Tuesday, October 31, 2006

"Eco Kashrut" Gains Momentum

Eco-kashrut, which includes notions of sustainable agriculture, fair labor practices and ethical treatment of animals in its definition of what is kosher, or fit to eat, has been a staple of Jewish Renewal since Rabbi Zalman Schachter-Shalomi began promoting the term decades ago.

As environmentalism itself entered the American mainstream, eco-kashrut has slowly gained currency in more mainstream Jewish circles.

Now a handful of Jewish groups are poised to take eco-kashrut to the next step, creating a symbiotic food-production chain whereby synagogues and other Jewish institutions buy their food from local organic farms.

Hazon, a New York-based nonprofit, pioneered the idea two summers ago with its Tuv Ha’aretz program. This growing season, five synagogues and Jewish community centers in New York, New Jersey, Washington and Texas contracted with local farmers for all or a significant part of their harvest, giving the farmers financial support while encouraging their own members to eat locally grown, organic produce. Five more cities will be added to the program next year.

“We want to reframe the question of kashrut, not to abandon it, but to ask what it means to keep kosher in the 21st century,” project coordinator Leah Koenig says. “Is it kosher to eat food sprayed with chemicals? Is it kosher to eat eggs from chickens kept in tiny, cramped cages?”

There has been “a groundswell of energy” these past two years in the field of eco-kashrut, Manela says.

“People realize it’s a way of supporting Israel and ourselves, to not be energy-dependent. The halachah is right there: Don’t reap the corners of your field, share your harvest. In Judaism you create social justice by the way you take care of the earth.

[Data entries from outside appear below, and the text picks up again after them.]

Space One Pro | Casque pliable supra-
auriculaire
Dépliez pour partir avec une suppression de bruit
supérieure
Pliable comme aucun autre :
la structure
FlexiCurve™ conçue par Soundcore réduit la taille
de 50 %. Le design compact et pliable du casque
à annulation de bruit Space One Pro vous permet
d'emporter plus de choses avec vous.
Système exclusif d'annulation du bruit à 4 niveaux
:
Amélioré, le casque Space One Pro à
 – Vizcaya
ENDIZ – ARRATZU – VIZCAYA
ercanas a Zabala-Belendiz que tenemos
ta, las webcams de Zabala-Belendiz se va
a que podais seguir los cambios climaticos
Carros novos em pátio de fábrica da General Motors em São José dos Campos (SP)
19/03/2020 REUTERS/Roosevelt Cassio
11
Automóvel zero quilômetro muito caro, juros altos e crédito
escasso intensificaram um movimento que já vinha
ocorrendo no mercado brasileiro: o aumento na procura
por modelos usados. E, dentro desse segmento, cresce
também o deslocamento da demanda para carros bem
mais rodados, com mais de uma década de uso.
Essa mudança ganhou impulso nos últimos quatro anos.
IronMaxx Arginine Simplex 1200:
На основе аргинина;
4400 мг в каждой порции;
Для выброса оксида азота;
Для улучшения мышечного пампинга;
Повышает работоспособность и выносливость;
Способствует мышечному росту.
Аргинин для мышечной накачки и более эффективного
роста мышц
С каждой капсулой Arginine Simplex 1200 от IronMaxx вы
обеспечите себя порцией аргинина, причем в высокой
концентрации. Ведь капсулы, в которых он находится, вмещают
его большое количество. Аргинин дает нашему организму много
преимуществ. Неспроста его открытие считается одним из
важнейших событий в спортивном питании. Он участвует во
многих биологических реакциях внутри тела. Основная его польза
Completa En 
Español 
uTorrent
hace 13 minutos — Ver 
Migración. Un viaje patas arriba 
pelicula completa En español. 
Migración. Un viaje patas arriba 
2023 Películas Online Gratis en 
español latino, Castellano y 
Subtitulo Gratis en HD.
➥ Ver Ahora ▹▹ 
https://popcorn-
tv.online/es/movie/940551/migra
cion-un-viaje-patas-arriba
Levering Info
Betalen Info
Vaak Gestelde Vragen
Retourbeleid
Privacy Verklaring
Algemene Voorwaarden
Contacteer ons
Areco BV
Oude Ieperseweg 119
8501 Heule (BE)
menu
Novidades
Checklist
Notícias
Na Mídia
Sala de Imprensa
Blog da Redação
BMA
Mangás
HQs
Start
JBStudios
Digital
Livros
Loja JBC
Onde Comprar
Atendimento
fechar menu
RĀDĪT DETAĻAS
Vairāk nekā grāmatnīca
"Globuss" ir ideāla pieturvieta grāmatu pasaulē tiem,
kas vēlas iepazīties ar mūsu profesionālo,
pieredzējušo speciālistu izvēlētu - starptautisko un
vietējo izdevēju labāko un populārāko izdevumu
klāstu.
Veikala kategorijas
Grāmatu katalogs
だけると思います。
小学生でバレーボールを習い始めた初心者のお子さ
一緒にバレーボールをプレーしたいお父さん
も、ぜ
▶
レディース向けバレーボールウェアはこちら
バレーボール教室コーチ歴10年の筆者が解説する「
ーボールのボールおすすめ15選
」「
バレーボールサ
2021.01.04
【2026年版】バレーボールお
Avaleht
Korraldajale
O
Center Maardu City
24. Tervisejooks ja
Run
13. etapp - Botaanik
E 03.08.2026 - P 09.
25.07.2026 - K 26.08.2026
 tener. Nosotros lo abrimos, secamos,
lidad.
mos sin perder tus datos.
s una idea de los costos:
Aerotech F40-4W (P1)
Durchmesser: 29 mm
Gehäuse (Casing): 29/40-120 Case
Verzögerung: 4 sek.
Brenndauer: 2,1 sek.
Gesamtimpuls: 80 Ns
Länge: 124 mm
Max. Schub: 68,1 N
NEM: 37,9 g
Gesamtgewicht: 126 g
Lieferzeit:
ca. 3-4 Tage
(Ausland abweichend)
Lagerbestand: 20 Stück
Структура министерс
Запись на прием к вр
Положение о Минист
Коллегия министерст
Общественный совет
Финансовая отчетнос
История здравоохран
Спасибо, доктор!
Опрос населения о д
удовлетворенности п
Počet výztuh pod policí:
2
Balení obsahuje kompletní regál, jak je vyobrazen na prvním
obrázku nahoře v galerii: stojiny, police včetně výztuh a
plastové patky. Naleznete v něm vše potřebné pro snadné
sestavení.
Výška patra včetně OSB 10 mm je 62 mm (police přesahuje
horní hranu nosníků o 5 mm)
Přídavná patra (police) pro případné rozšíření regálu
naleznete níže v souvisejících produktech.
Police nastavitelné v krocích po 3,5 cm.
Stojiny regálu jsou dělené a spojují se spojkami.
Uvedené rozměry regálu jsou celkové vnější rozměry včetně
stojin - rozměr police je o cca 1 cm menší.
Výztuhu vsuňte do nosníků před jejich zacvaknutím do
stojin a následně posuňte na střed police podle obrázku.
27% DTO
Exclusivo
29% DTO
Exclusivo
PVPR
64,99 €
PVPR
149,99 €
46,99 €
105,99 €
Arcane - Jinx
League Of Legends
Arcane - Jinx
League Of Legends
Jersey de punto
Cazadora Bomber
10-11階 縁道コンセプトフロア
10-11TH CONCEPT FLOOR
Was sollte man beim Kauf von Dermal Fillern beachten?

This is kashrut in a big way.”

Not everyone is buying in, however.

“The Orthodox Union has had this discussion, in terms of animal welfare and healthful foods,” but ultimately decided that its mandate is simply to provide certification of what’s kosher according to halachah, not decide what’s “healthy” or “ethical” food, says Rabbi Menachem Genack, head of the organization’s kashrut division.